The Different Girl by Gordon Dahlquist

The Different Girl by Gordon Dahlquist

Author:Gordon Dahlquist
Language: eng
Format: mobi, epub
Publisher: Dutton Juvenile
Published: 2013-02-21T08:00:00+00:00


7.

It was three days until I could visit Caroline’s spot in the dune grass. The days in between went almost like always, with smocks and breakfast, and walks and class and naps and more class and dinner and the porch and finally sleep. The difference was May, whether she was at breakfast or still sleeping, whether she sat with us on the porch, or whether she went walking alone to the woods.
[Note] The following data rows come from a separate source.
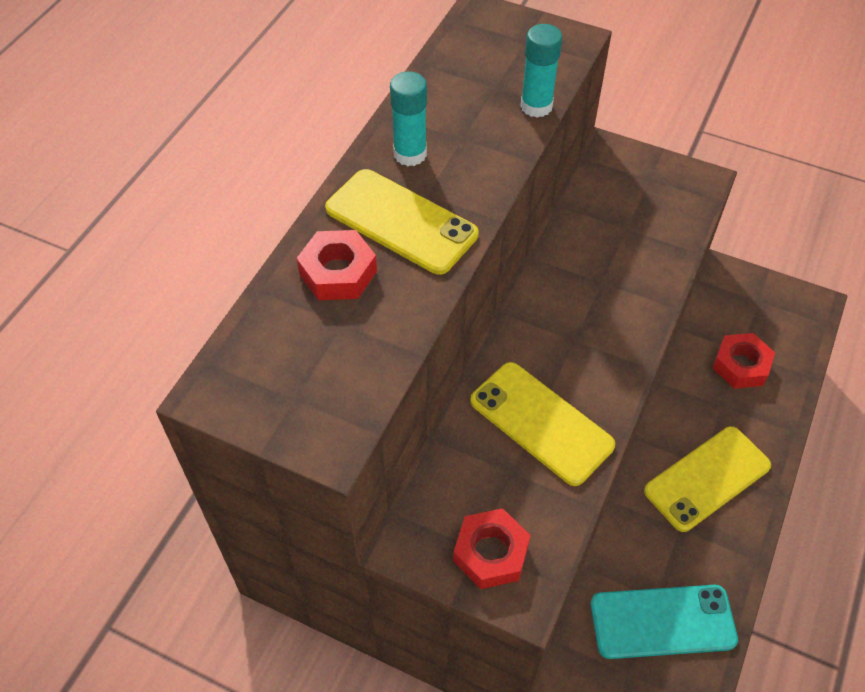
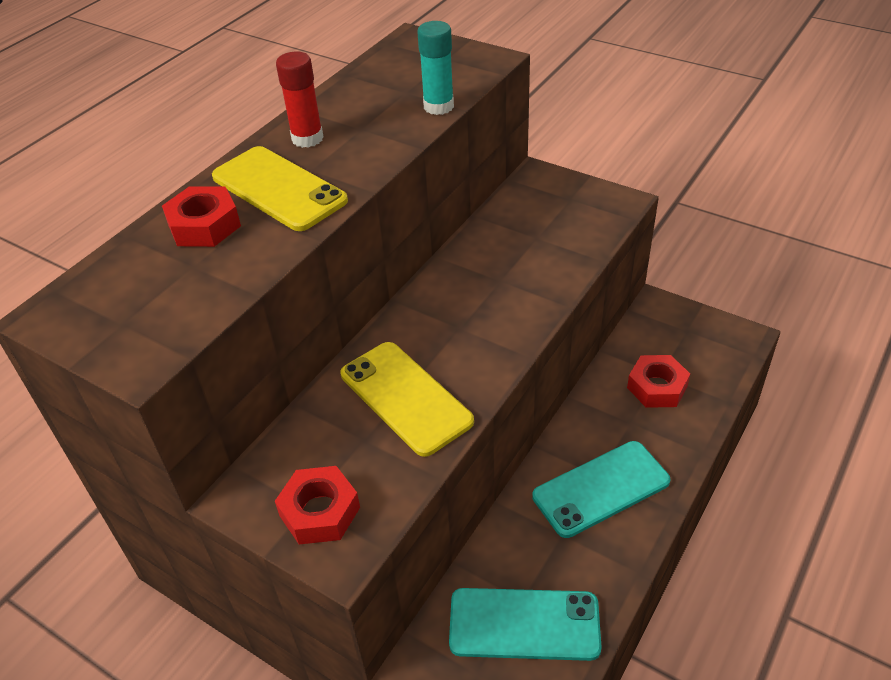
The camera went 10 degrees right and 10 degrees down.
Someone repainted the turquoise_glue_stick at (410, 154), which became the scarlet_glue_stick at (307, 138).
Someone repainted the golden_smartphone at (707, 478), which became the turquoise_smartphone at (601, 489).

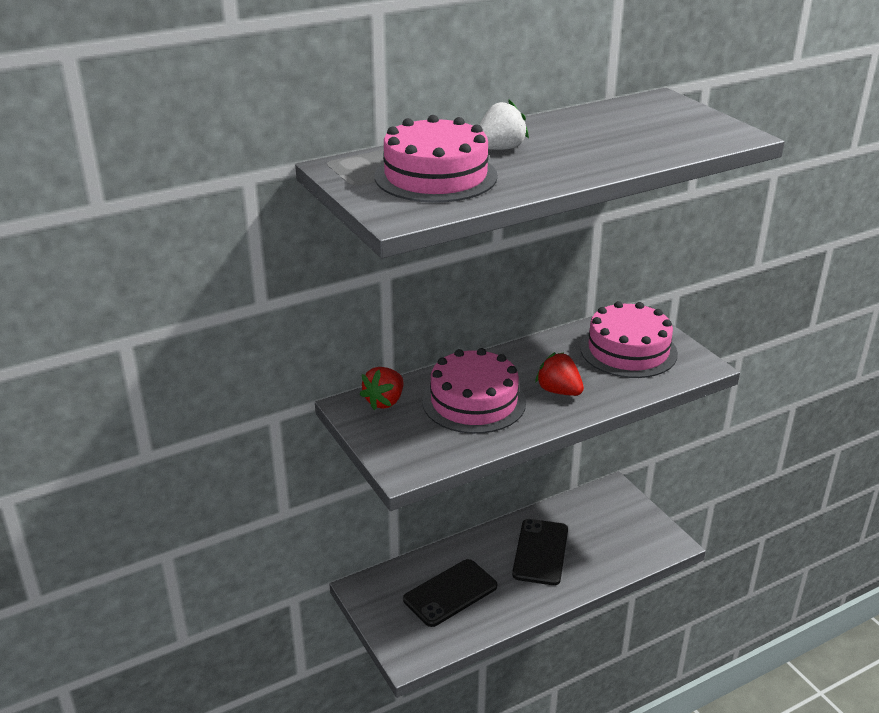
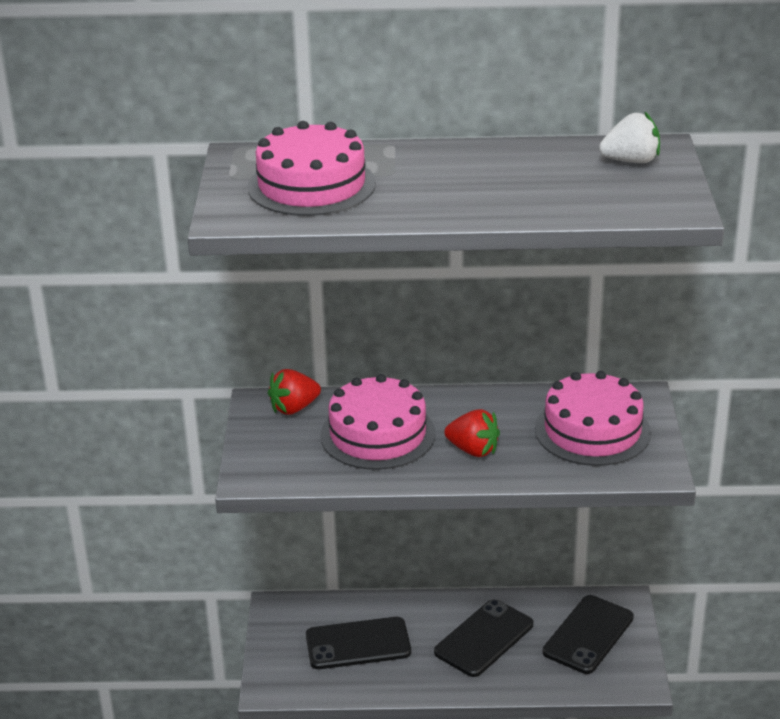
The camera went 30 degrees right and 0 degrees up.
Someone carried the pure_white_berry from (500, 149) to (631, 161).
Someone rotated the scarlet_berry at (559, 391) by 135 degrees clockwise.
Someone put down the jet-black_smartphone at (588, 635).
Most of all, the four of us felt May’s presence from Robbert and Irene.

They would go in the other room or walk outside and close the door, but sometimes the words came without warning, unexpected even to them. Irene would give Robbert a look and he would snap, just like he’d burned his finger on a wire.

“Look, I haven’t heard anything.”

“But what does that mean?”

“Irene—it could still be the storm. It could be their receiver—”

“You’re sure about ours.” All four of us remembered where Robbert had been with the tools.

“I am.”

“And what if it’s something else?”

And that was when Irene’s gaze went through the window to the classroom where May lay still asleep.

We spent that morning talking about words and how May’s words didn’t sound like Robbert’s or Irene’s, or ours. It wasn’t anything we had noticed, because we’d been able to understand her perfectly well, but today Irene focused on all the variations. One example was how May didn’t pronounce the g in words that had “ing” at the end. Another was how her letter s was spoken with an invisible t in front of it, so “sad” became “tsad.” Irene explained where May’s tongue was placed inside her mouth to make each sound, and showed us with her own mouth how it happened. Robbert’s questions were about how our hearing turned a wrong sound into a right one. He made up sentences as if May were saying them to test our making sense.

Irene explained that ways of speaking came from different places, and that each way was like a sign announcing who a person was and what their life was mostly like and what they were most likely to believe. Isobel asked what May’s way said about May, but before Irene could answer, Eleanor asked what Irene’s way said about Irene, and then Caroline asked why, if there was an agreed upon best way—the way we spoke, for example—anyone spoke a different way at all?

Irene held up her hand, which she did when we asked too many things at once. “May’s life has been different. She hasn’t been to the same kind of school.”

“Why not?” asked Isobel.

“Because she lived on a boat. She wasn’t in one place.”

“Why didn’t her uncle Will teach her?” asked Caroline. “Or his friend Cat?”

“I’m sure they did,” Irene replied. “But they had their own work. And our school here is special. You all know more than May does. Just because she’s lived in places you haven’t, it doesn’t mean that what she thinks about things is right.”

“What does she think that isn’t?” I asked, very much wanting to know.